Revision history for this message
bugproxy (bugproxy) wrote :

---Problem Description---
IPR driver causes multipath to fail paths/stuck IO on Medium Errors

This problem is resolved with this upstream accepted patch, scheduled for 4.11.
The detailed problem description and resolution are described in the commit message.

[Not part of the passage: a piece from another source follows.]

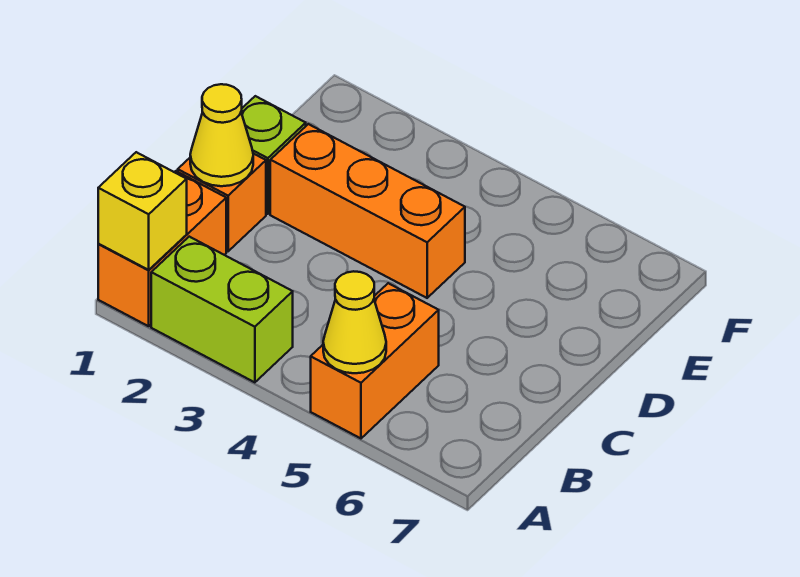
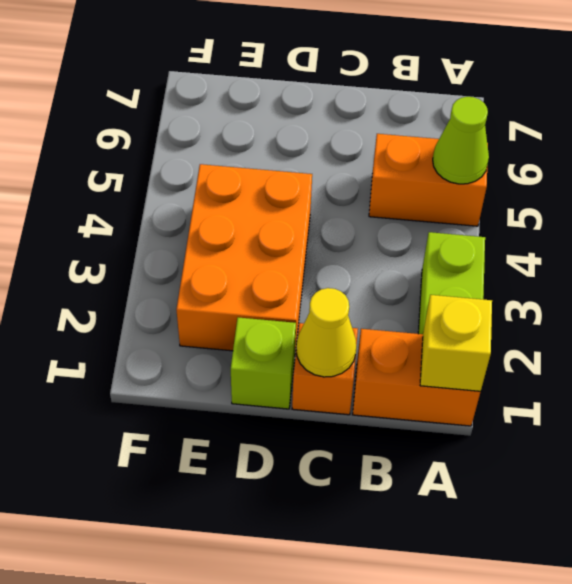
yellow 1x1 cone [323,271,386,373] -> lime 1x1 cone [433,97,489,184]
orange 1x3 brick [270,124,465,298] -> orange 2x3 brick [176,164,312,351]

> scsi: ipr: do not set DID_PASSTHROUGH on CHECK CONDITION
> http://git.kernel.org/?p=linux/kernel/git/jejb/scsi.git;a=commit;h=785a470496d8e0a32e3d39f376984eb2c98ca5b3

Please apply to 17.04 and 16.04.

The business justification for the SRU is:

Clients with a dual-controller multipathed IPR configuration that eventually runs into failing disk/sectors, will experience an I/O hang once the drive reports a Medium Error, which can hang an application or even the root filesystem (whatever is doing I/O to the failing drive), potentially hanging the system.

Thanks.

---Additional Hardware Info---
Dual (IPR) controller setup, multipath enabled

---Steps to Reproduce---
1) Use a disk with bad sectors (or force such condition, via internal/special tools)
2) Multipath that disk
3) Run IO to the multipath device on the bad sectors
4) Both paths will be failed, and IO is stuck due to queue_if_no_path (enabled by default for IPR)

The detailed problem description and resolution are described in the commit message.